Measurement of the $2$S$_{1/2}-8$D$_{5/2}$ transition in hydrogen

TL;DR

This paper reports a highly precise measurement of a specific hydrogen transition, leading to a proton radius and Rydberg constant that significantly differ from CODATA 2018 values, highlighting potential discrepancies in fundamental constants.

Contribution

First measurement of the hydrogen 2S$_{1/2}$-8D$_{5/2}$ transition with cryogenic atomic beam, providing data that challenge existing fundamental constant values.

Findings

Measured transition frequency with 2.6×10^{-12} uncertainty

Derived proton radius of 0.8584(51) fm, differing from CODATA

Identified a 3.1σ discrepancy with CODATA 2018 values

Abstract

We present a measurement of the hydrogen $2$S$_{1/2}-8$D$_{5/2}$ transition performed with a cryogenic atomic beam.
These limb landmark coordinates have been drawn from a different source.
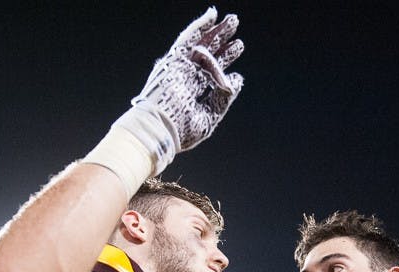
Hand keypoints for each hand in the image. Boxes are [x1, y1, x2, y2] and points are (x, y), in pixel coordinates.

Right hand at [83, 8, 243, 191]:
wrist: (161, 128)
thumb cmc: (182, 129)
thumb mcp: (209, 116)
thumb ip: (223, 98)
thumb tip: (237, 80)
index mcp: (194, 94)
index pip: (213, 77)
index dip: (225, 71)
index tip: (237, 73)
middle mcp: (188, 78)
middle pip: (209, 59)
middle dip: (224, 48)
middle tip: (238, 40)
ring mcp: (181, 68)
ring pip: (202, 45)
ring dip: (217, 33)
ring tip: (233, 22)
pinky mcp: (174, 59)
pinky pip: (187, 38)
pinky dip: (199, 26)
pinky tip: (212, 16)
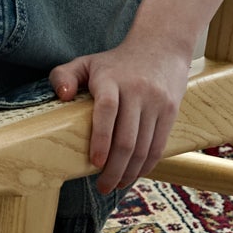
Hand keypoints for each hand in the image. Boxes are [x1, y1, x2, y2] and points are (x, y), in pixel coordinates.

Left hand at [48, 33, 192, 194]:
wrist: (161, 47)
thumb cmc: (116, 62)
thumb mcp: (86, 62)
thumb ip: (64, 75)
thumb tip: (62, 95)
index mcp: (112, 79)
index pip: (107, 110)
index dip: (100, 138)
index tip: (94, 162)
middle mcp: (136, 91)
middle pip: (127, 138)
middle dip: (114, 168)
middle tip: (102, 186)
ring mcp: (156, 102)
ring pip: (144, 147)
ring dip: (130, 172)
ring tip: (115, 184)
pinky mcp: (170, 111)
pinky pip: (159, 145)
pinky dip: (146, 165)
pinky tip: (134, 174)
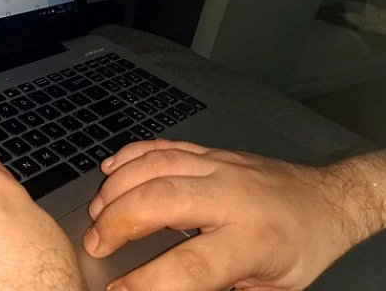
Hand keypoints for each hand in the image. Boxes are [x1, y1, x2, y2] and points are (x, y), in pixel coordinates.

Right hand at [83, 139, 380, 290]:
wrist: (328, 200)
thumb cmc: (300, 250)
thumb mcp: (270, 287)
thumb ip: (220, 286)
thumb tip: (169, 287)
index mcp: (253, 242)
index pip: (189, 266)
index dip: (145, 282)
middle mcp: (233, 197)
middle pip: (161, 201)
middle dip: (116, 222)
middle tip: (94, 244)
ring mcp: (219, 167)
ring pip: (155, 166)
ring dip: (116, 188)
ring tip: (95, 214)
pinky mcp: (211, 152)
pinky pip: (163, 146)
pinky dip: (130, 156)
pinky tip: (109, 171)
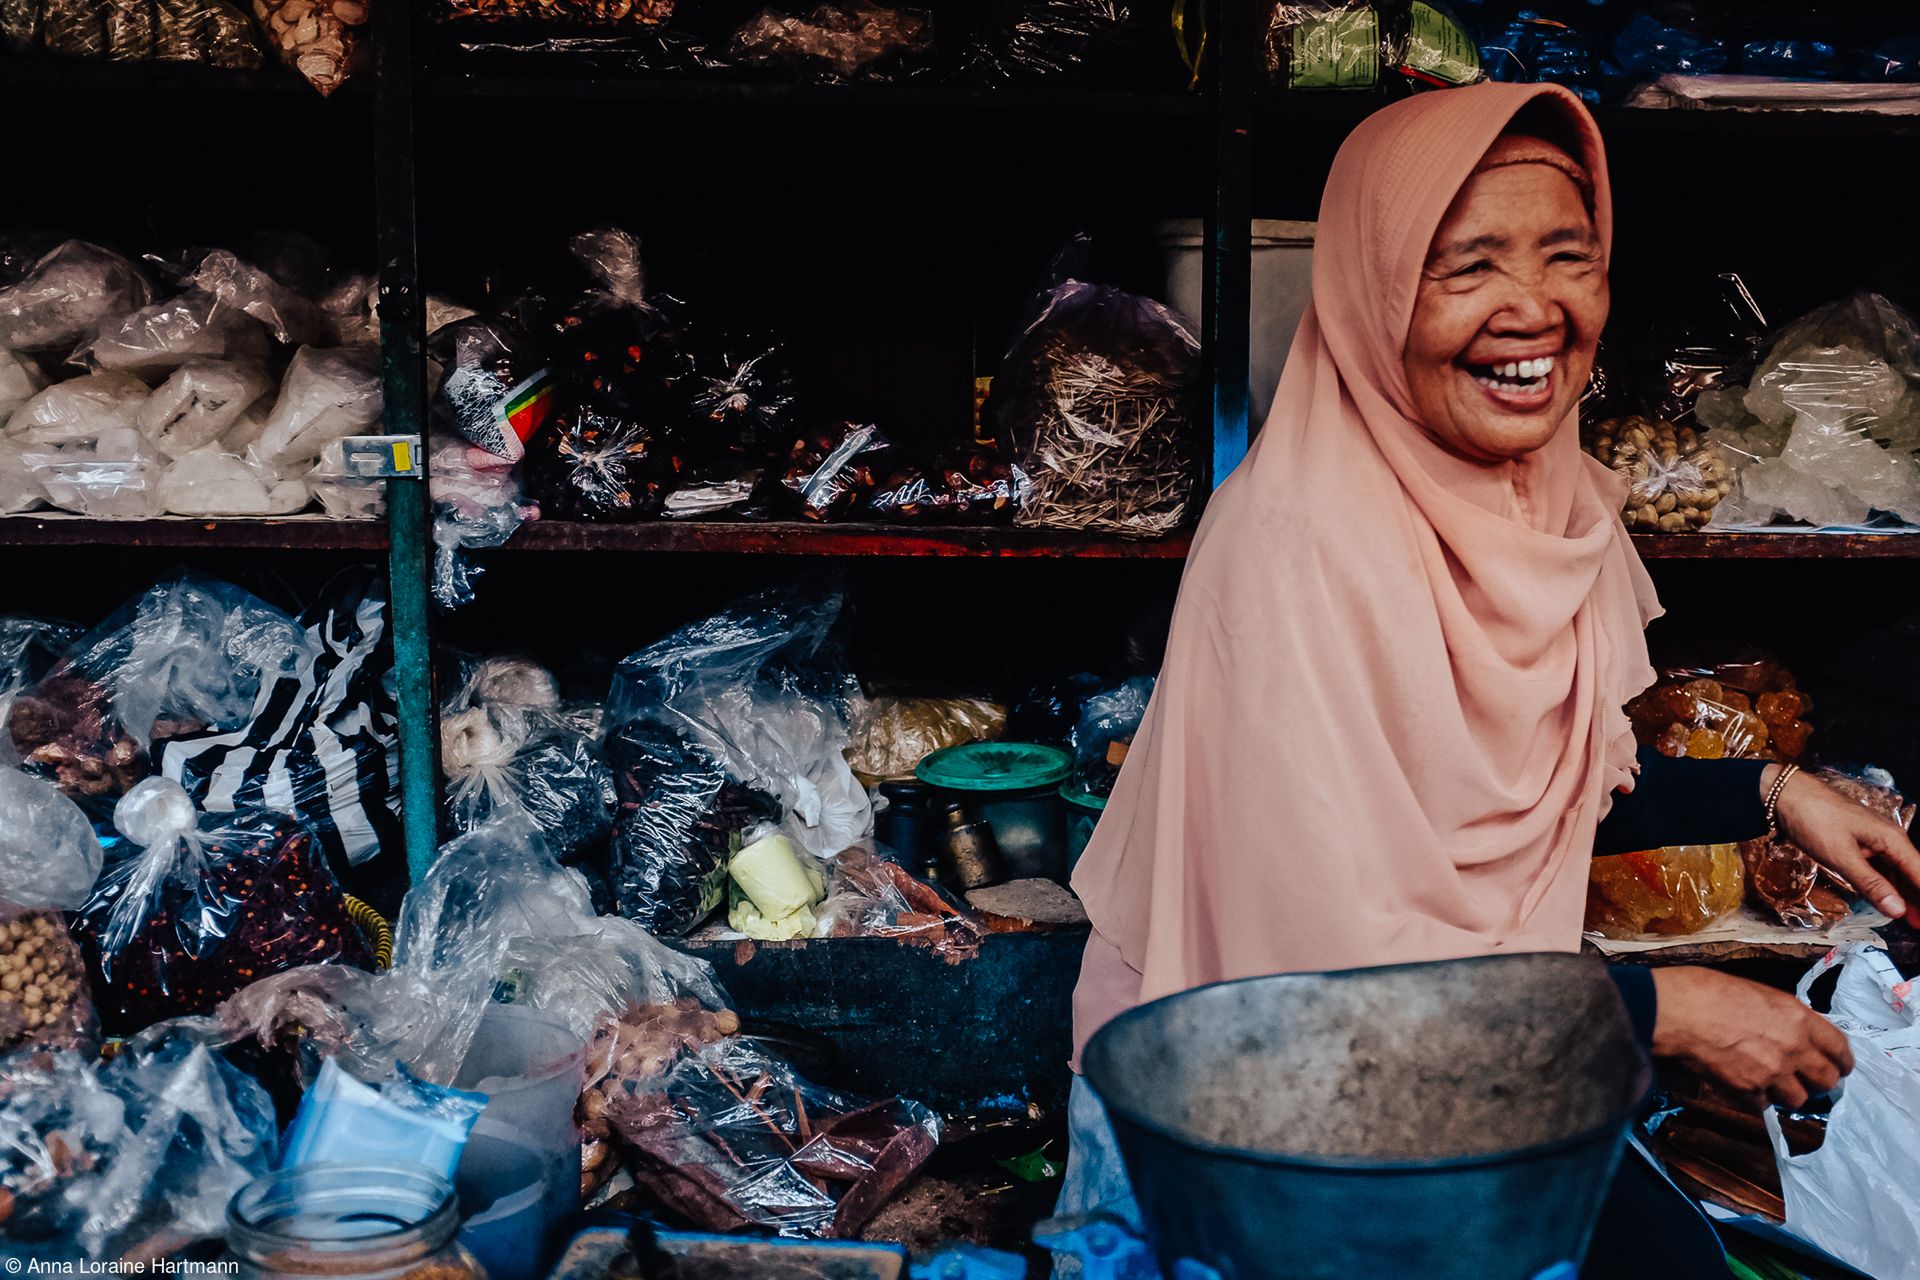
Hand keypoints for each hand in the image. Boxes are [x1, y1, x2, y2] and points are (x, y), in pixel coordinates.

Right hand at [1651, 967, 1852, 1110]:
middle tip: (1805, 1078)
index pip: (1840, 1049)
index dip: (1842, 1061)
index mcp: (1799, 1018)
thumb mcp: (1759, 993)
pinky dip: (1757, 1098)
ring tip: (1770, 1082)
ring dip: (1786, 1093)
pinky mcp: (1748, 1090)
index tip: (1839, 1067)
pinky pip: (1764, 1105)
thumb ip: (1786, 1017)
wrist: (1676, 1010)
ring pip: (1798, 1099)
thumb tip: (1797, 1033)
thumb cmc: (1709, 991)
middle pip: (1827, 1081)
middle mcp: (1793, 1048)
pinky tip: (1743, 1083)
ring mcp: (1772, 1072)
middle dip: (1818, 1082)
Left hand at [1767, 765, 1919, 924]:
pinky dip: (1884, 884)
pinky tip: (1885, 898)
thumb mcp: (1841, 856)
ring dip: (1903, 894)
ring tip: (1910, 919)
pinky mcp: (1857, 843)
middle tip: (1918, 926)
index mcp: (1892, 840)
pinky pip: (1878, 867)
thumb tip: (1899, 911)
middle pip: (1912, 874)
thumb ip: (1871, 884)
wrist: (1784, 794)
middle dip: (1917, 899)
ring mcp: (1873, 841)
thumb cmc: (1814, 821)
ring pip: (1896, 872)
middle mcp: (1889, 840)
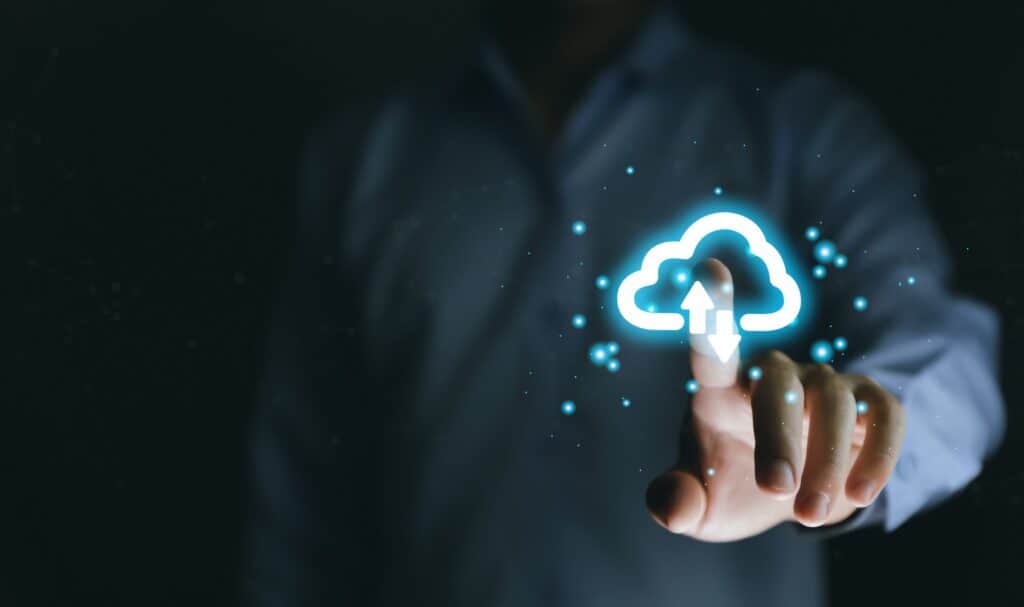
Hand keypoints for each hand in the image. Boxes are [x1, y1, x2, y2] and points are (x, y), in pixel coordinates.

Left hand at [645, 259, 905, 540]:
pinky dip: (876, 456)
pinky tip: (859, 496)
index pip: (714, 348)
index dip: (711, 312)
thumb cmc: (732, 486)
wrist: (790, 499)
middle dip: (778, 439)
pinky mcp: (871, 404)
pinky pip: (885, 416)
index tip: (707, 270)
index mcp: (721, 390)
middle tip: (776, 489)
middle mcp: (773, 376)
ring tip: (807, 515)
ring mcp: (824, 385)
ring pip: (832, 403)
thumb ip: (677, 503)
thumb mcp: (700, 505)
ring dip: (825, 462)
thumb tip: (669, 509)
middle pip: (777, 386)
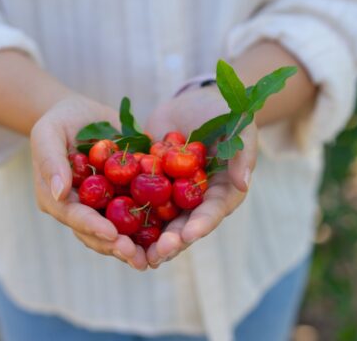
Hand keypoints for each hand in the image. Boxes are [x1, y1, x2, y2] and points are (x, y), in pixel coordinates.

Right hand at [31, 95, 148, 269]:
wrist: (84, 115)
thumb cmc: (61, 119)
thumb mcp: (49, 132)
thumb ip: (51, 160)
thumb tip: (58, 192)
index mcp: (57, 198)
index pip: (73, 216)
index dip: (92, 226)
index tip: (112, 233)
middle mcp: (80, 209)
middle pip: (96, 234)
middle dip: (116, 246)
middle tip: (137, 256)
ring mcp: (102, 207)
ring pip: (117, 234)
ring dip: (136, 247)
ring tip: (155, 256)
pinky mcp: (124, 199)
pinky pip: (137, 216)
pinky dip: (152, 228)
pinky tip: (170, 236)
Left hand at [145, 87, 257, 267]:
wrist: (192, 101)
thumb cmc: (223, 111)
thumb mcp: (239, 125)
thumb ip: (243, 152)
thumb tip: (244, 182)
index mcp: (222, 191)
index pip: (213, 212)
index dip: (202, 224)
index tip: (188, 234)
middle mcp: (197, 199)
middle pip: (185, 225)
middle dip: (172, 241)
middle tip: (157, 254)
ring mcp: (173, 194)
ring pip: (161, 221)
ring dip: (149, 239)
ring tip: (134, 253)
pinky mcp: (152, 185)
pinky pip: (139, 201)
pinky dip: (127, 215)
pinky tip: (112, 227)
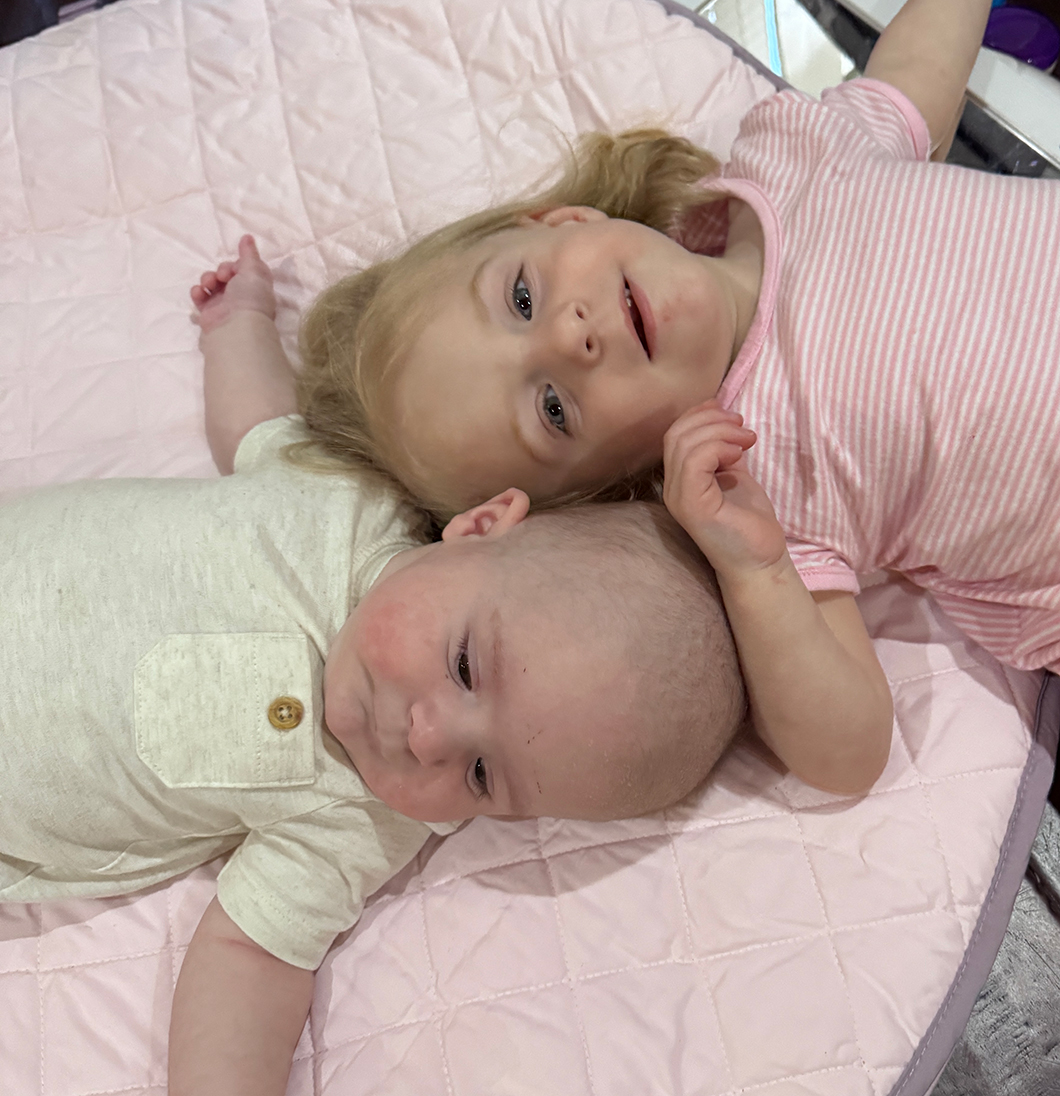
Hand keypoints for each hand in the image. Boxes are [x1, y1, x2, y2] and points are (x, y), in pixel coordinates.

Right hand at [191, 235, 275, 334]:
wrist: (235, 327)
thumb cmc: (250, 298)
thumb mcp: (254, 271)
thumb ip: (249, 253)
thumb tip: (248, 237)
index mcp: (255, 286)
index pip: (242, 268)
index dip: (235, 264)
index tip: (234, 268)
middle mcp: (240, 295)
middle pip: (225, 274)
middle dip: (220, 270)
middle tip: (222, 277)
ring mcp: (224, 304)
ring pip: (211, 283)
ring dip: (207, 279)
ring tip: (208, 285)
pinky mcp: (209, 313)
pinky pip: (200, 297)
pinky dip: (197, 292)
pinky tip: (200, 293)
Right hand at [662, 400, 786, 574]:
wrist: (761, 561)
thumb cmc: (749, 523)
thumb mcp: (735, 476)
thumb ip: (723, 451)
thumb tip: (724, 420)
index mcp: (680, 480)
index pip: (675, 434)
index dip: (699, 415)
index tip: (731, 414)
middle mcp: (672, 489)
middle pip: (676, 434)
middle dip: (712, 419)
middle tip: (743, 426)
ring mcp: (679, 498)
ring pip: (685, 444)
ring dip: (721, 431)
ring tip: (747, 439)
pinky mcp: (692, 507)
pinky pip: (695, 461)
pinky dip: (719, 447)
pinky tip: (739, 455)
The measured resonance frequency is $\nu=770649561570.9(2.0)$ kHz, which corresponds to a relative uncertainty of $2.6\times10^{-12}$. Combining our result with the most recent measurement of the $1$S$-2$S transition, we find a proton radius of $r_p=0.8584(51)$~fm and a Rydberg constant of $R_\infty=10973731.568332(52)$ m$^{-1}$. This result has a combined 3.1~$\sigma$ disagreement with the CODATA 2018 recommended value. Possible implications of the discrepancy are discussed.